- _Given data_
▶
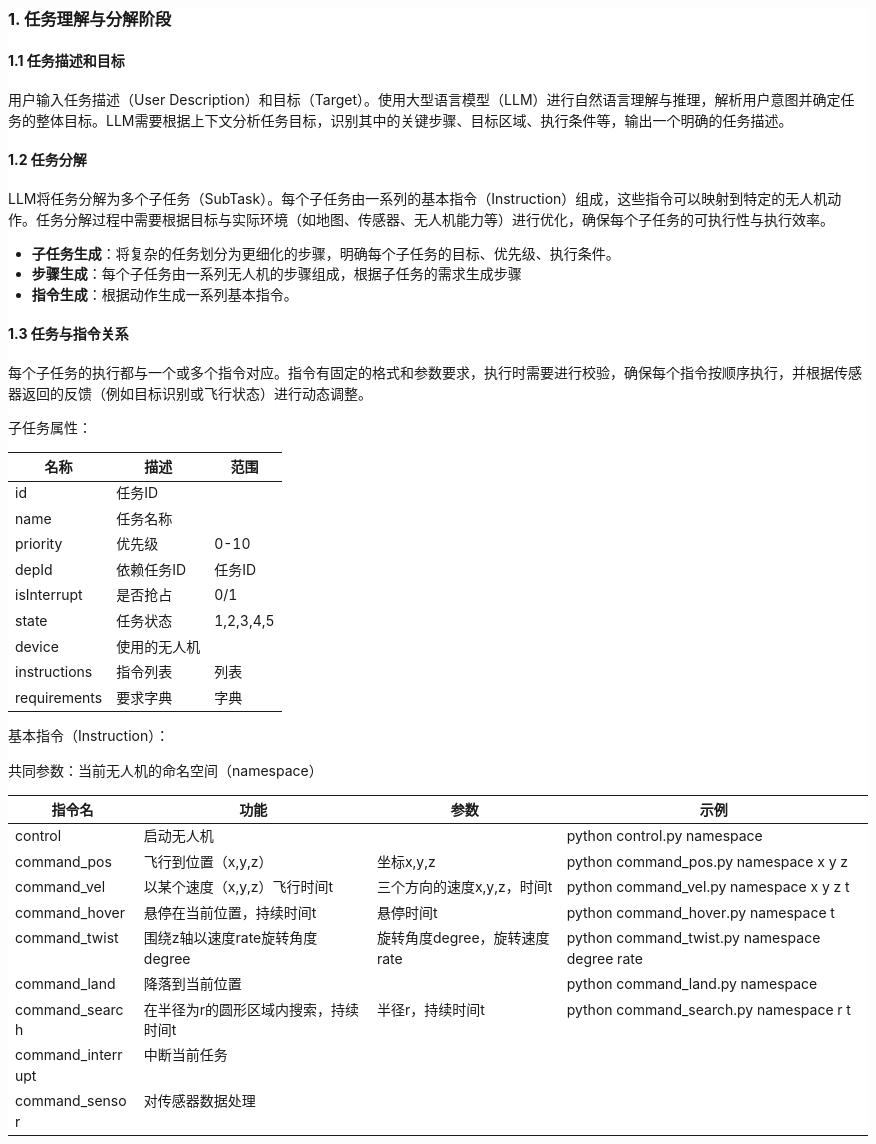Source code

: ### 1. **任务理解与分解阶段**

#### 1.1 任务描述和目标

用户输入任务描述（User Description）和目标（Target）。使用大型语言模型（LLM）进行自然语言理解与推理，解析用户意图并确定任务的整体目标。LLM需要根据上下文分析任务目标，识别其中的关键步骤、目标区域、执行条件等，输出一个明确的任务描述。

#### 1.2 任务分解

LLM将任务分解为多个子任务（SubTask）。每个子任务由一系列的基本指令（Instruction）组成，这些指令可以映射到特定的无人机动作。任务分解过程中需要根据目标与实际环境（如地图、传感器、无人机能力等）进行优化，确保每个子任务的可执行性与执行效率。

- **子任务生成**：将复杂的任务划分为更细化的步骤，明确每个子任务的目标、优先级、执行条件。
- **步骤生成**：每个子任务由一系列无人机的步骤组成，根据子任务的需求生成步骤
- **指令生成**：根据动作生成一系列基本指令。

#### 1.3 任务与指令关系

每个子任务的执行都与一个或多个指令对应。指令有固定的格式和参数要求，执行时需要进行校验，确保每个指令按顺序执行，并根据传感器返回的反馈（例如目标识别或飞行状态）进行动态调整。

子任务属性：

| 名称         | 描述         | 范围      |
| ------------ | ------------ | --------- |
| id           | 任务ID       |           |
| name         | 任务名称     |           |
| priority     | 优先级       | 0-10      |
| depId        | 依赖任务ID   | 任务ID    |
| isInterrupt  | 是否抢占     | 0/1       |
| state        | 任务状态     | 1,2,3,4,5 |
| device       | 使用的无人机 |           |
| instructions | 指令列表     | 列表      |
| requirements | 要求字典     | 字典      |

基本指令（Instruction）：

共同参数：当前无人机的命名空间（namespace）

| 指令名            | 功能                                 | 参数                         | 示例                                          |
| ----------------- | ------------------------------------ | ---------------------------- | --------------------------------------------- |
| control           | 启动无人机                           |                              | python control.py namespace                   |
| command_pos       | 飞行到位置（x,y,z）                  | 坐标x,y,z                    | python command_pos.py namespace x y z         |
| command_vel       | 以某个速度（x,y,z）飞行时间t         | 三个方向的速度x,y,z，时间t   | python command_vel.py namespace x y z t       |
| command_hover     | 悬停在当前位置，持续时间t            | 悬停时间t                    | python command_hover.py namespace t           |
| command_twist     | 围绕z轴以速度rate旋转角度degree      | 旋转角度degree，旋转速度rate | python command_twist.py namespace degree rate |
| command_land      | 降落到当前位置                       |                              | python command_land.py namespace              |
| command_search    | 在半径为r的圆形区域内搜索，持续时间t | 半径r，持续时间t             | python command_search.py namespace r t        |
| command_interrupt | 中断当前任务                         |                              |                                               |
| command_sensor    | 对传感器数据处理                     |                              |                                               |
◀
▶
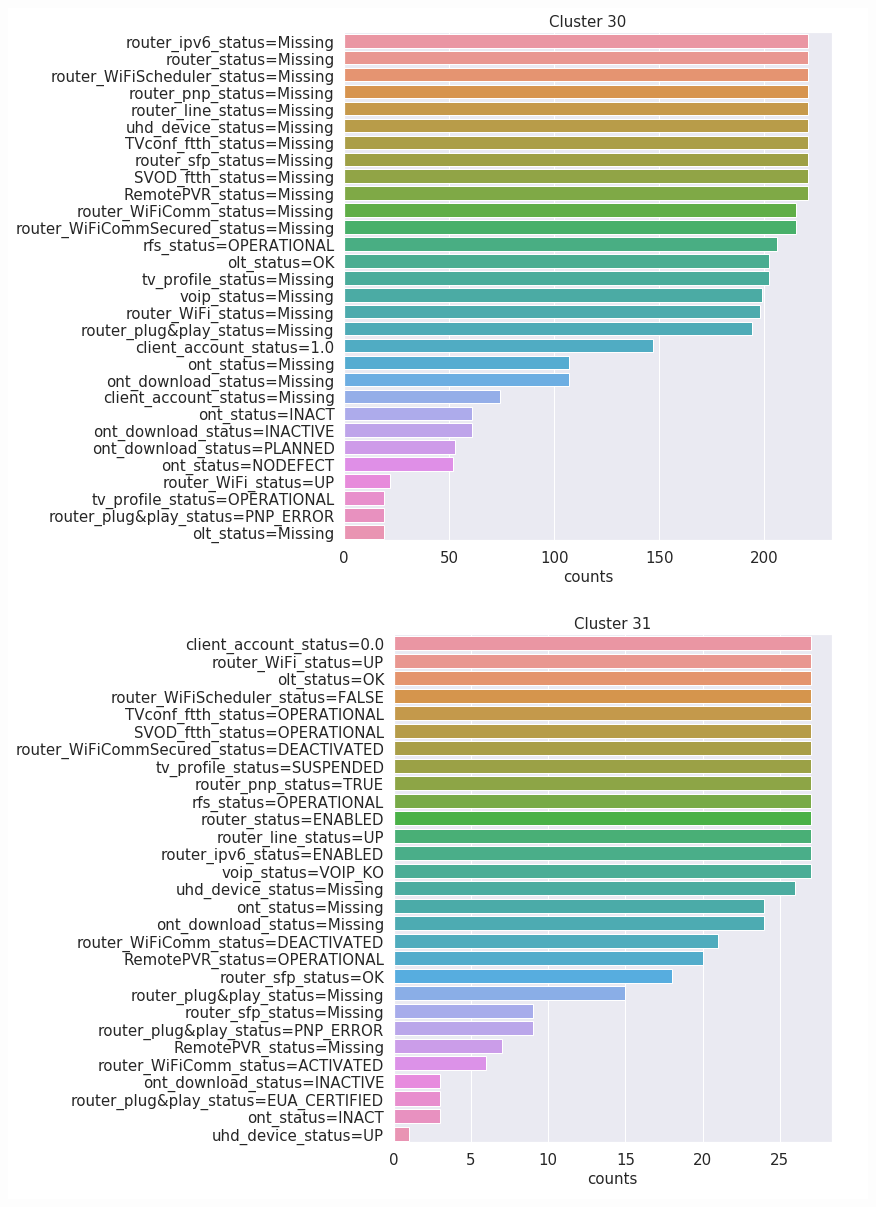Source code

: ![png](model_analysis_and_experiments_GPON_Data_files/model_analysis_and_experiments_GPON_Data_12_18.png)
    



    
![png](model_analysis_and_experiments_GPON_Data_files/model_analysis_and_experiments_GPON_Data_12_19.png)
◀
- _Activity_
The expected answer is an exact copy of the lines above, beginning at the line with "degree rate |" and ending at the line with "在半径为r的圆形区域内搜索，持续时间t | 半径r，持续时间t", with both ends in.

- _Solution to the problem_
| command_twist     | 围绕z轴以速度rate旋转角度degree      | 旋转角度degree，旋转速度rate | python command_twist.py namespace degree rate |
| command_land      | 降落到当前位置                       |                              | python command_land.py namespace              |
| command_search    | 在半径为r的圆形区域内搜索，持续时间t | 半径r，持续时间t             | python command_search.py namespace r t        |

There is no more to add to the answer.